TASK DIRECTIONS
Copy the stretch of the forum thread about the SE/30 board from "Also the provided" through "obvious for others.", swapping every "SMT service" for "assembly service".

EXERCISE PASSAGE
A place like https://jlcpcb.com/ can be used to order the PCB using the gerber files. The BOM tells you what parts you'll need to order. But you need a donor SE/30 board to pull the custom ICs from to build your board.

@joshc for putting together the BOM
Thank you, it was a fairly long project doing that and I hope it proves useful for people. I will make further updates to it to make it even easier to use.

Now just look at this beauty:
It certainly is beautiful, everything needs to be purple from now on! :D
 

max1zzz

Well-known member
Ooh very pretty :)
Kinda wish I hadn't just sent off a order to JLCPCB, Guess i'll have to add some of these to my next order :)
 

Trash80toHP_Mini

NIGHT STALKER
It certainly is beautiful, everything needs to be purple from now on!
Black shows off the traces and silk screen layer to better effect. Neutral black would also tie together BolleWerke-BLUE in PDS, PurpleSIMM therin and BMOW/dougg3 RED in the ROM Slot.
 

CC_333

Well-known member
Oooo!

I really want one of these, but I don't know how to justify it because I have a fully functional original that I'm happy with.

Now I feel like I have to intentionally find a battery-bombed board so I can fix it with one of these new ones!

c
 

Daniël

Well-known member
Fantastic work! I have a couple of grotty SE/30 boards, so a couple of these are in my future. That luscious purple is probably the pick for me, will go nicely with the blue BolleMac Carrera040 and PDS passthrough adapter :)
 

GeekDot

Well-known member
[...] and finally @GeekDot for bugging me into starting with this project in the first place and working on the (not yet working) in system ROM flashing software when using the PLCC32 ROM sockets (more on that later - probably)
Oh dang, you're right... need to resume that. I dived way too deep into the Apple IIgs universe.
So I need to populate my (rev.1) soon to have an "in vivo" test-bench instead those dreaded 'try now' sessions ;)

Also I noticed that the orientation of the diodes D4-D19 is wrong in the provided CPL file (at least for the JLC lib) - They're all at 0° and need to be at 270°. Here's a quick look (I corrected D14/D16 as an example):

Screenshot 2021-11-14 172705.jpg

...and for those, seriously considering to have that beauty made and use their SMT service (I recommend the back-side): It'll be $120US (~105€) plus shipping o_O Just sayin'

Beyond that: Love you, Bolle! Always did! 😆
 

Daniël

Well-known member
I was looking at adding to a JLCPCB order, and noticed it asked me for the layer order (which layer is the top layer, which on the top-middle layer, which the bottom-middle layer, which the bottom layer). I think I know what files should be picked, but I figured I ask here what should be picked there, so others with the same question can read it here :)
 

GeekDot

Well-known member
I was looking at adding to a JLCPCB order, and noticed it asked me for the layer order (which layer is the top layer, which on the top-middle layer, which the bottom-middle layer, which the bottom layer). I think I know what files should be picked, but I figured I ask here what should be picked there, so others with the same question can read it here :)
The order of the layers is automatically defined by the gerber files - so it seems that something went wrong during your order process (create a zip file from the "board files" folder and upload that).
But as long as the top- and bottom-layers are on the outside, everything else belongs into the esoteric field of discussion (at least for 4 layer designs).

Also the provided BOM/CPL files are meant for the back-side only.
NB: If you choose their SMT service you can only choose green as PCB color! No fancy purple ;)
 

Daniël

Well-known member
The order of the layers is automatically defined by the gerber files - so it seems that something went wrong during your order process (create a zip file from the "board files" folder and upload that).

I downloaded the entire GitHub as a ZIP, then removed all files and folders inside other than the board files folder. Just to be sure, I downloaded the GitHub again, but this time extracted the board files folder and rezipped that. I still get asked for the layer stackup, so I'm not sure if this is required to be filled in? I've not ordered boards more than two layers before, so this might be more obvious for others.

(Collected data)
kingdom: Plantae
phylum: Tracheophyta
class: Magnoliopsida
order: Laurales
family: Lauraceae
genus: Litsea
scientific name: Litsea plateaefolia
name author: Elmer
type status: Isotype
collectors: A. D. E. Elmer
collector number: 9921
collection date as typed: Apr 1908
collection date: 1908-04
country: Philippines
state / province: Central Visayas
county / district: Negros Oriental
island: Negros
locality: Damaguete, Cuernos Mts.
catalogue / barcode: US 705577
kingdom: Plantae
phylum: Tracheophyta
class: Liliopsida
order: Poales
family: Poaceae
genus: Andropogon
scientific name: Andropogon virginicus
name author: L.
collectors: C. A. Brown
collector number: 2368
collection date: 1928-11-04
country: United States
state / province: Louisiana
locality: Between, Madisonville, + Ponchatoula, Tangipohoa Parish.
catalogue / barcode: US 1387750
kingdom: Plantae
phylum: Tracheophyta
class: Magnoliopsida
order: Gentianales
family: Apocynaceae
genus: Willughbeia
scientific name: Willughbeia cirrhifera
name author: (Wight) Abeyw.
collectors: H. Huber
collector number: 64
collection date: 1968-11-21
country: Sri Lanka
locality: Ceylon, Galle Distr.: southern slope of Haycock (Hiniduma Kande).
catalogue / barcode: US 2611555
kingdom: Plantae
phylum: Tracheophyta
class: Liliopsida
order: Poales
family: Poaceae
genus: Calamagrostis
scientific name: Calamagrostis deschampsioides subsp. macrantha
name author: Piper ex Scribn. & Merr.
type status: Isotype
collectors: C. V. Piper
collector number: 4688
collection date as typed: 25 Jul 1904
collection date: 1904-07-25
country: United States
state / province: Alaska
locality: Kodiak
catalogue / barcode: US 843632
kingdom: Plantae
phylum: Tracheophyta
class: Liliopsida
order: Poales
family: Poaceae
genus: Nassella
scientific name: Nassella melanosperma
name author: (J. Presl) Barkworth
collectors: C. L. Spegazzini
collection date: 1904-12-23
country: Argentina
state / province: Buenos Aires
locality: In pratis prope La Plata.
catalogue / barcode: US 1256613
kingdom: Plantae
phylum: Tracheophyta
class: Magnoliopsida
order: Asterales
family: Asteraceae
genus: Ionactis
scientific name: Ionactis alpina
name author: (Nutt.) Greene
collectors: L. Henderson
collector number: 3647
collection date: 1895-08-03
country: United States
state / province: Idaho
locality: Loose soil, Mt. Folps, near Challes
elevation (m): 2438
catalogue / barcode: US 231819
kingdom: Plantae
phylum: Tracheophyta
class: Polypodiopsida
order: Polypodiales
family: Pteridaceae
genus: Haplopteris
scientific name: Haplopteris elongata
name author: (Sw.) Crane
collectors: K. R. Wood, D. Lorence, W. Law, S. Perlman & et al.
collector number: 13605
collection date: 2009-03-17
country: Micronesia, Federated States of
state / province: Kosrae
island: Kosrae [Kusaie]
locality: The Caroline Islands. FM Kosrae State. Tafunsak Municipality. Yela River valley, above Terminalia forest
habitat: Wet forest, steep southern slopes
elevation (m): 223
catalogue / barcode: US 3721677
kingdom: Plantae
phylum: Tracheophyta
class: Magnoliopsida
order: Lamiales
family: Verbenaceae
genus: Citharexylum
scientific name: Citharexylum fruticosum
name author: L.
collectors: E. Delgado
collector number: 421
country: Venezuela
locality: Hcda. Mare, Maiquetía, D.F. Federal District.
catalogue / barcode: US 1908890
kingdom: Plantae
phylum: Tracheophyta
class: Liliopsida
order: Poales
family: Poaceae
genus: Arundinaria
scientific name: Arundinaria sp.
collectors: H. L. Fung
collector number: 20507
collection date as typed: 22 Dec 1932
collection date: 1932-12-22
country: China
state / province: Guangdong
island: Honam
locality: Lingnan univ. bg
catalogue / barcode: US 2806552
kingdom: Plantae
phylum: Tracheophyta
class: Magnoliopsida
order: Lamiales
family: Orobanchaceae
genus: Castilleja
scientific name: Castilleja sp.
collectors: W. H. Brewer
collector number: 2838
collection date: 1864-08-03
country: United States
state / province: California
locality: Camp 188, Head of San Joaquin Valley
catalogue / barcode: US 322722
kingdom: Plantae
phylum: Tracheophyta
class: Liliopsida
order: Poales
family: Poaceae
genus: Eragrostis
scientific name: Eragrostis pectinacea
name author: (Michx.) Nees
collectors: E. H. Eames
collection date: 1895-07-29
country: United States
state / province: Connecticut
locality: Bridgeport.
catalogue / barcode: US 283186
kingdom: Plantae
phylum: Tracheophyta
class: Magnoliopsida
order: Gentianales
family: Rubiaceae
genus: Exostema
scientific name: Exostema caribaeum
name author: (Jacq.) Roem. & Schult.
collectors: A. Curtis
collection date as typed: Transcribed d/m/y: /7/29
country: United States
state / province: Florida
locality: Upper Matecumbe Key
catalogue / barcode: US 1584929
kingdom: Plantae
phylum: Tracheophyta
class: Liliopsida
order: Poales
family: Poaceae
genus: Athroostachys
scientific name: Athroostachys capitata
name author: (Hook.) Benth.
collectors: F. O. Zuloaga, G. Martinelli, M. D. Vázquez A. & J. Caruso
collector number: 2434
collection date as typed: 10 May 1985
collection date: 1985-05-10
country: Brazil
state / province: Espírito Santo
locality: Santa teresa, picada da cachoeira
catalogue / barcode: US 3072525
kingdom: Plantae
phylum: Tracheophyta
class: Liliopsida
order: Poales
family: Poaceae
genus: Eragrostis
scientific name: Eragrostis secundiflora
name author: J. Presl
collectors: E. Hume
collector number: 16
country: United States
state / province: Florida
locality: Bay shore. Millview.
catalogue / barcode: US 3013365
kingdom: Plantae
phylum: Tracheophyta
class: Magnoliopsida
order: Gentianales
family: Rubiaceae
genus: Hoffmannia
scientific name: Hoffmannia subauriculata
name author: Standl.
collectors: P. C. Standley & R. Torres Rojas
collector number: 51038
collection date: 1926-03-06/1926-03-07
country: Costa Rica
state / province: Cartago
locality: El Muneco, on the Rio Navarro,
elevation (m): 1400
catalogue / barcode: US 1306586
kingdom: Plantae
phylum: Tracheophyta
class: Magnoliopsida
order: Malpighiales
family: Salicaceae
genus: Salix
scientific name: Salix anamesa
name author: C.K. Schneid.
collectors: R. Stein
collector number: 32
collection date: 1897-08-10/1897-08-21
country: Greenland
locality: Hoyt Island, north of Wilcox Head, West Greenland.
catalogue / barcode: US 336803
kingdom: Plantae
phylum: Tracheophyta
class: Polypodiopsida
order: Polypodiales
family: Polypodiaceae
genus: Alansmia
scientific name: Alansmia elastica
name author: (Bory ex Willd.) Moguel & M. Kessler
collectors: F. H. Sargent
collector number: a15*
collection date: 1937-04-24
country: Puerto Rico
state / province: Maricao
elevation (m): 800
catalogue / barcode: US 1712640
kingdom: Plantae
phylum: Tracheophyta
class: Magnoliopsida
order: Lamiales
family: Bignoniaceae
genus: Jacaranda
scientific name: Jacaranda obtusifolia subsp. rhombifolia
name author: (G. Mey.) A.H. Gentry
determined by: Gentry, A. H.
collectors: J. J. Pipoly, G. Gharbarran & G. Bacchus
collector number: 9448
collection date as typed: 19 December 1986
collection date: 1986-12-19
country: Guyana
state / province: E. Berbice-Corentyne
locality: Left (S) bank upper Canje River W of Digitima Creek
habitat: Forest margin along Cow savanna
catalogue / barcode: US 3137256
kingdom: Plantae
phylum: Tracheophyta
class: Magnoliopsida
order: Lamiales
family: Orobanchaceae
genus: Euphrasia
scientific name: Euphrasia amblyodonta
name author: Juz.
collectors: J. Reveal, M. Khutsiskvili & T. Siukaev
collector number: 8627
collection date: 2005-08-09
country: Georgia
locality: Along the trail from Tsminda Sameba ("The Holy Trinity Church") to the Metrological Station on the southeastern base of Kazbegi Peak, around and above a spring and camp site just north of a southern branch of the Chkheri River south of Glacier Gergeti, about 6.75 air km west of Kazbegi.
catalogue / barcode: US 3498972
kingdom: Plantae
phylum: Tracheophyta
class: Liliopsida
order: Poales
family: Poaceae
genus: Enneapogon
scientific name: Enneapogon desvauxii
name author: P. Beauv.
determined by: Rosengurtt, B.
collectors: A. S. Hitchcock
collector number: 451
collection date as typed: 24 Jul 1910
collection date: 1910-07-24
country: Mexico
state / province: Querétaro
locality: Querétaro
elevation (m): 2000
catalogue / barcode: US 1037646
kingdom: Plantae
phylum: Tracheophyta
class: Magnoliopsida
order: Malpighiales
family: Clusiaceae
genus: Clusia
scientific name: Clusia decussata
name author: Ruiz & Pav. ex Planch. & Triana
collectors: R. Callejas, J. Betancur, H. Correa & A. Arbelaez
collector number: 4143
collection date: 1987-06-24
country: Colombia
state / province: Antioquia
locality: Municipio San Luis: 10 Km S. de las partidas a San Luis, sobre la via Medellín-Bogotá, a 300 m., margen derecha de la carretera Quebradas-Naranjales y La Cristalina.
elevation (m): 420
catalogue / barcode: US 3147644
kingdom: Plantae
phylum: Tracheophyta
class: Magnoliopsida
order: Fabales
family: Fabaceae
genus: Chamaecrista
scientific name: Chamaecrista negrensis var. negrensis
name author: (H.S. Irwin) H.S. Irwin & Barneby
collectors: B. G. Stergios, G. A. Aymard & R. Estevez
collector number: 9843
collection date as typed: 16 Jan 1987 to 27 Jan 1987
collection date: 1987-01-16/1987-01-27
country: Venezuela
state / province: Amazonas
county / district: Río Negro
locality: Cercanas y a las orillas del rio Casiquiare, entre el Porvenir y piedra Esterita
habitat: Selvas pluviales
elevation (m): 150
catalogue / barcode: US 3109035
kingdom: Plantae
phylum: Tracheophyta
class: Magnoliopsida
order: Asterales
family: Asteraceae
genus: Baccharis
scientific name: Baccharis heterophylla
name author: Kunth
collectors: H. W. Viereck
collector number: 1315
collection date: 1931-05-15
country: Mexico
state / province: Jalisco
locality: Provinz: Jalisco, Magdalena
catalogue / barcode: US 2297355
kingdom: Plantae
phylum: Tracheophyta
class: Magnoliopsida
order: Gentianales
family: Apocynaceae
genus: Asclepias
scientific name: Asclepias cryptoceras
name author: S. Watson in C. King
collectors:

OUTPUT OF THE TASK
Also the provided BOM/CPL files are meant for the back-side only.
NB: If you choose their assembly service you can only choose green as PCB color! No fancy purple ;)
 

Daniël

Well-known member
The order of the layers is automatically defined by the gerber files - so it seems that something went wrong during your order process (create a zip file from the "board files" folder and upload that).

I downloaded the entire GitHub as a ZIP, then removed all files and folders inside other than the board files folder. Just to be sure, I downloaded the GitHub again, but this time extracted the board files folder and rezipped that. I still get asked for the layer stackup, so I'm not sure if this is required to be filled in? I've not ordered boards more than two layers before, so this might be more obvious for others.